Exclude all pictures. Then restate, word for word, the entries from the first line through the line that contains "Relatório de Ensaio – O.S.".

[Page images and extracted text]
========================================================================

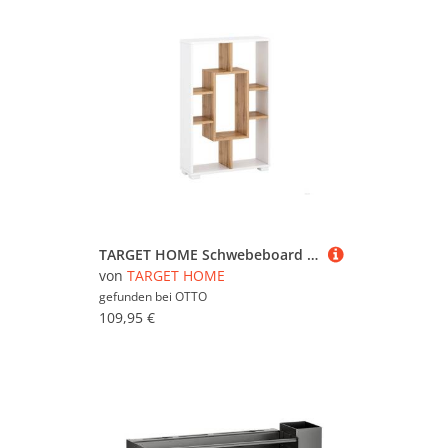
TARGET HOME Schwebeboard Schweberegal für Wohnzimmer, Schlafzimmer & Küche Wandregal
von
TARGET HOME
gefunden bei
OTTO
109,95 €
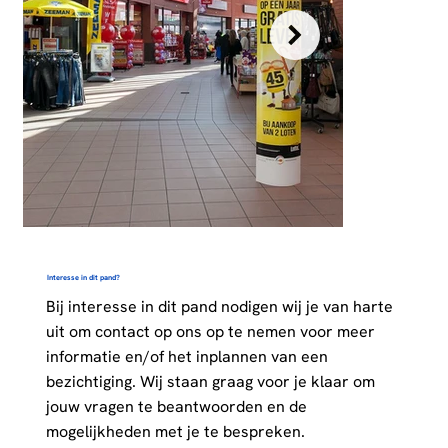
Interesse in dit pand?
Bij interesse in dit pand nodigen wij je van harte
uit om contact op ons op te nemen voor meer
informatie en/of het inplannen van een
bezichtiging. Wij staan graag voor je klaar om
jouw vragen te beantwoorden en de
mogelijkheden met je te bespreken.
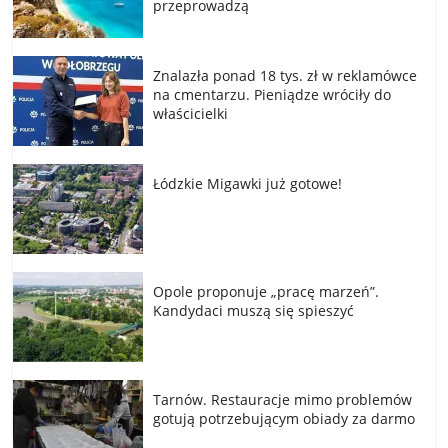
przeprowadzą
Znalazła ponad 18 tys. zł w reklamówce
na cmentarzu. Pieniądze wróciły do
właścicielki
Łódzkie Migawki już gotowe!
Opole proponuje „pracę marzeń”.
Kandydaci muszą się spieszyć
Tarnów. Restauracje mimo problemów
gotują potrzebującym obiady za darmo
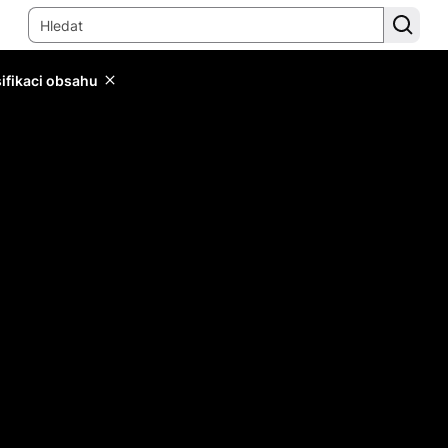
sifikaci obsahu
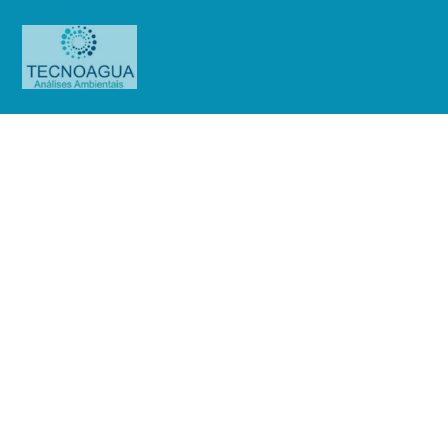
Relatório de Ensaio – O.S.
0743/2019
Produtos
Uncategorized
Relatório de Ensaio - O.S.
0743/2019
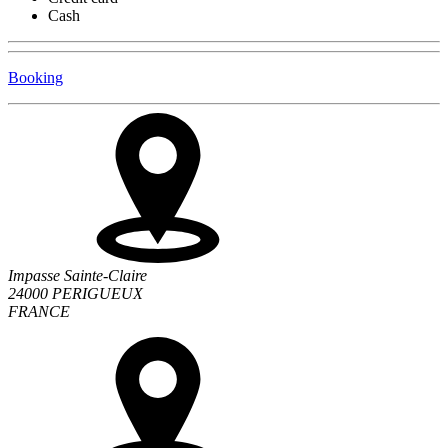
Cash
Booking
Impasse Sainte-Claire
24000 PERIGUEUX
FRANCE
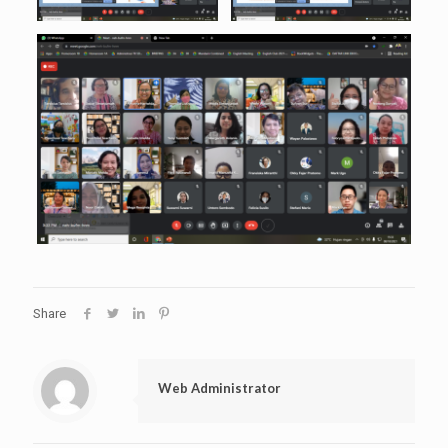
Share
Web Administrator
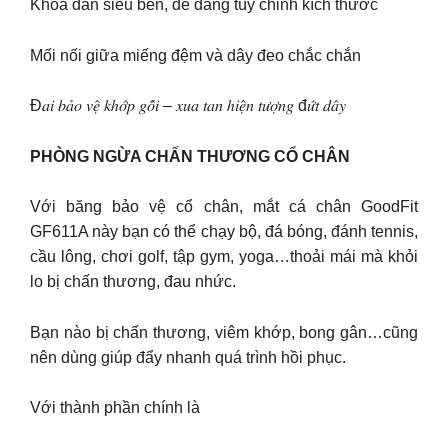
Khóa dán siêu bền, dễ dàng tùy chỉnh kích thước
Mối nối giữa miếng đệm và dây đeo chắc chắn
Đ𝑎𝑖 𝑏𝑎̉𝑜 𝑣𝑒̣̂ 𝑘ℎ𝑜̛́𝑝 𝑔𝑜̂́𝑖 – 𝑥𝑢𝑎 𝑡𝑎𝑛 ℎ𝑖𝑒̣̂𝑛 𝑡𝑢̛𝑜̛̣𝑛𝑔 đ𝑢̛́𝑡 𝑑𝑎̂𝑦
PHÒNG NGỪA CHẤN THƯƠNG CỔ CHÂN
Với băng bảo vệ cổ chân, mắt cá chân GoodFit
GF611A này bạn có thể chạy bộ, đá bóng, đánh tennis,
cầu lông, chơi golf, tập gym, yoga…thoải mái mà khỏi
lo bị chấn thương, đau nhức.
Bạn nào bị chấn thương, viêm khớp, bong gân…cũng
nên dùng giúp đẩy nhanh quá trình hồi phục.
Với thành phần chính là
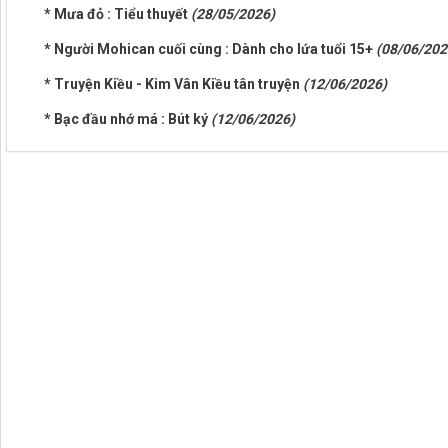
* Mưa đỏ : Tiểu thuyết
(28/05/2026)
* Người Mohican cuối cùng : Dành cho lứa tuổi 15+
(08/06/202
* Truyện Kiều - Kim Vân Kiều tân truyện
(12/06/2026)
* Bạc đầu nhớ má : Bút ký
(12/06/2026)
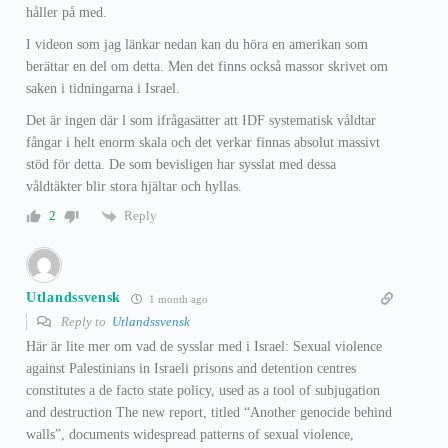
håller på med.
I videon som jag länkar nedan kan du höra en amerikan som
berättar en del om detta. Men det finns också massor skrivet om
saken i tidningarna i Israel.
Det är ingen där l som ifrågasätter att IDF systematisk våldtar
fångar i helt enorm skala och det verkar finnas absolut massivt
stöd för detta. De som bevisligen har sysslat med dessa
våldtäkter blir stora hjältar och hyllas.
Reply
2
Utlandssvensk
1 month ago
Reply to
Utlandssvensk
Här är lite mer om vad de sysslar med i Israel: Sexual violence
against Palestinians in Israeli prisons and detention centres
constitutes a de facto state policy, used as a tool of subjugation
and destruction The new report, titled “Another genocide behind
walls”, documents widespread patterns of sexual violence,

========================================================================

• SOLUTION FOR THIS TASK:
TARGET HOME Schwebeboard Schweberegal für Wohnzimmer, Schlafzimmer & Küche Wandregal
von
TARGET HOME
gefunden bei
OTTO
109,95 €
Interesse in dit pand?
Bij interesse in dit pand nodigen wij je van harte
uit om contact op ons op te nemen voor meer
informatie en/of het inplannen van een
bezichtiging. Wij staan graag voor je klaar om
jouw vragen te beantwoorden en de
mogelijkheden met je te bespreken.
przeprowadzą
Znalazła ponad 18 tys. zł w reklamówce
na cmentarzu. Pieniądze wróciły do
właścicielki
Łódzkie Migawki już gotowe!
Opole proponuje „pracę marzeń”.
Kandydaci muszą się spieszyć
Tarnów. Restauracje mimo problemów
gotują potrzebującym obiady za darmo
sifikaci obsahu
Relatório de Ensaio – O.S.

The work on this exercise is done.